Provided material below:

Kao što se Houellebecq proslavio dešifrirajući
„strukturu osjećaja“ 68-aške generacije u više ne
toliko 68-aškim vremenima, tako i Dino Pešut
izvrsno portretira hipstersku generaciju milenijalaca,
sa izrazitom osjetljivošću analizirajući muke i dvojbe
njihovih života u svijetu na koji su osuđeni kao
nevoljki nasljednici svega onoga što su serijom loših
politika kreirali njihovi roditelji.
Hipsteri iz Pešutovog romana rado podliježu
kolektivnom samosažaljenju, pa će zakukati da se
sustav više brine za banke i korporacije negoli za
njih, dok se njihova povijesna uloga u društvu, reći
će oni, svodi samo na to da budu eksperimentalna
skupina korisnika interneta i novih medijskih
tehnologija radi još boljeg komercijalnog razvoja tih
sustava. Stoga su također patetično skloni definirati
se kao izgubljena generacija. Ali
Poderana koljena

End of Provided material.

When the line containing "kolektivnom samosažaljenju, pa" is reached, return it and every later line through the end of the listing above, unaltered and alone.

Exercise result:
kolektivnom samosažaljenju, pa će zakukati da se
sustav više brine za banke i korporacije negoli za
njih, dok se njihova povijesna uloga u društvu, reći
će oni, svodi samo na to da budu eksperimentalna
skupina korisnika interneta i novih medijskih
tehnologija radi još boljeg komercijalnog razvoja tih
sustava. Stoga su također patetično skloni definirati
se kao izgubljena generacija. Ali
Poderana koljena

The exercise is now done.